Garcea Lab: Human Polyomavirus


 

THESIS

Complete Title of Thesis:

"Seroprevalence of Human Polyomaviruses and the Detection of Lymphotropic Polyomavirus DNA in Human Peripheral Blood"


Prepared under the direction of: Robert L. Garcea, M.D.

 

SUMMARY

Lymphotropic polyomavirus (LPV) was first isolated in 1979 from a B-lymphoblastoid cell line derived from an African Green monkey (Med. Microbiol. Immunol., 167,137).
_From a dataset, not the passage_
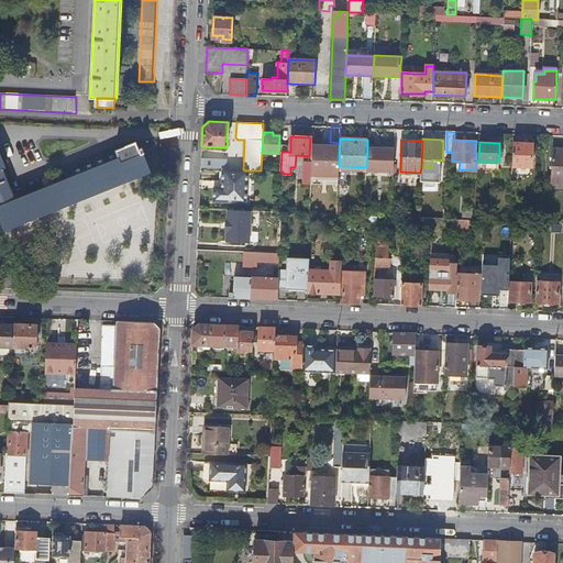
[(532,143),(512,142),(511,166),(531,167),(532,143)]
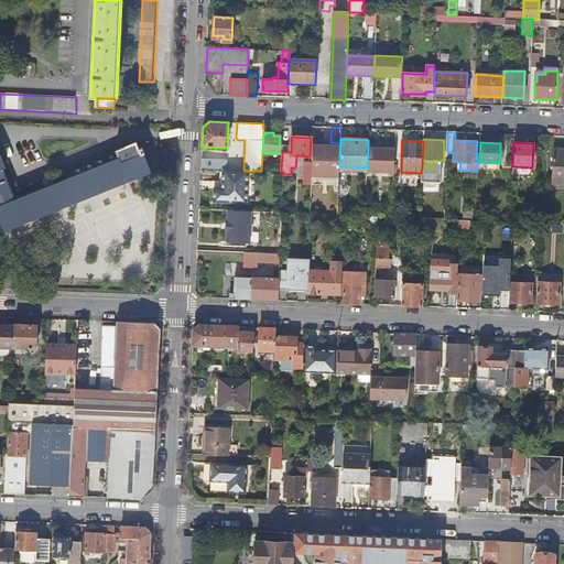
[(0,213),(8,232),(30,224),(31,225),(42,220),(42,219),(153,175),(145,158),(149,156),(147,150),(143,151),(141,143),(73,169),(76,177),(18,202),(4,167),(8,166),(0,148),(0,213)]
Cellular tropism for LPV includes continuous lines of B lymphoblasts of both human and monkey origin. Antibodies to LPV are prevalent among primates. Recently, 15-25% of humans have been reported to be sero-positive for LPV (personal communication M. Pawlita; Adv Exp Med Biol, 577, 73; Kean), indicating that exposure to LPV or a virus antigenically similar to LPV (LPV-like) circulates in human populations. Furthermore,in addition to BKV and JCV, 3 new human polyomaviruses are now recognized: Kl (KIPyV), WU (WUPyV) and Merkel cell polyomavirus (MCPyV). To measure seroreactivity to the human polyomaviruses BKV, JCV, KIPyV, WUPyV, and MCPyV, and to the monkey polyomaviruses SV40 and LPV, an ELISA assay using recombinant VP1 capsid proteins was developed. To determine potential crossreactivity between
VP1 proteins, soluble heterologous VP1 pentamers were used to assess competition. To identify a tissue source for the characterization of the human LPV-like virus, PCR techniques were used to detect viral DNA in peripheral blood mononuclear cells(PBMCs) isolated from pediatric blood samples. The seroprevalence results indicate that human exposure to the 3 recently identified polyomaviruses is high. Furthermore, crossreactivity between the VP1 proteins of SV40 and BKV is frequent, however,although Kl and WU polyomaviruses and LPV and Merkel Cell polyomavirus are phylogenetically related to one another, competition assays suggest these viruses are serologically distinct. My results from the seroprevalence and PCR studies support the circulation of an LPV-like virus in the human population and the use of PBMCs from LPV sero-positive individuals as a possible source for characterizing the LPV human variant.